The aim of this study is to quantify the prevalence and types of rare chromosome abnormalities (RCAs) in Europe for 2000-2006 inclusive, and to describe prenatal diagnosis rates and pregnancy outcome. Data held by the European Surveillance of Congenital Anomalies database were analysed on all the cases from 16 population-based registries in 11 European countries diagnosed prenatally or before 1 year of age, and delivered between 2000 and 2006. Cases were all unbalanced chromosome abnormalities and included live births, fetal deaths from 20 weeks gestation and terminations of pregnancy for fetal anomaly. There were 10,323 cases with a chromosome abnormality, giving a total birth prevalence rate of 43.8/10,000 births. Of these, 7335 cases had trisomy 21,18 or 13, giving individual prevalence rates of 23.0, 5.9 and 2.3/10,000 births, respectively (53, 13 and 5% of all reported chromosome errors, respectively). In all, 473 cases (5%) had a sex chromosome trisomy, and 778 (8%) had 45,X, giving prevalence rates of 2.0 and 3.3/10,000 births, respectively.

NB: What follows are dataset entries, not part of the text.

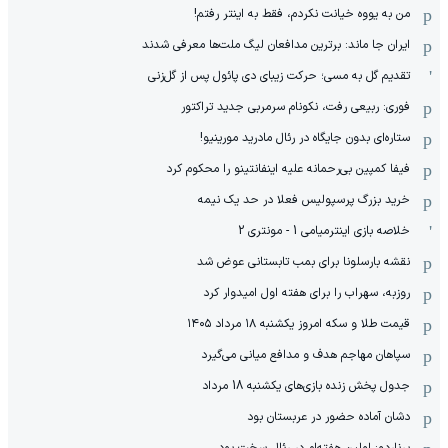
من به یووه خیانت نکردم، فقط به اینتر رفتم!
ایران جا ماند: برترین مدافعان لیگ ملت‌ها معرفی شدند
تقدیم گل به مسی؛ حرکت زیبای دی پائول پس از گل‌زنی
فوری: ربیعی رفت، نکونام سرمربی جدید تراکتور
ستاره‌ای بدون جایگاه در رئال مادرید مورینیو!
فیفا کمپین بی‌رحمانه علیه اینفانتینو را محکوم کرد
خرید بزرگ پرسپولیس فعلا در حد یک نیمه
خلاصه بازی اینترمیامی 1 - مونتری 2
نقشه بارسلونا برای بمب تابستانی عوض شد
روزبه، سهراب را برای هفته اول امیدوار کرد
قیمت طلا و سکه امروز یکشنبه ۱۸ مرداد ۱۴۰۵
سپاهان مهاجم هدف و مدافع میانی می‌گیرد
جدول پخش زنده بازی‌های یکشنبه 18 مرداد
دشان آماده حضور در عربستان بود
برناردو: اولین هفته‌ام در رئال سخت بود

There were 1,737 RCA cases (17%), giving a prevalence of 7.4/10,000 births. These included triploidy, other trisomies, marker chromosomes, unbalanced translocations, deletions and duplications. There was a wide variation between the registers in both the overall prenatal diagnosis rate of RCA, an average of 65% (range 5-92%) and the prevalence of RCA (range 2.4-12.9/10,000 births). In all, 49% were liveborn. The data provide the prevalence of families currently requiring specialised genetic counselling services in the perinatal period for these conditions and, for some, long-term care.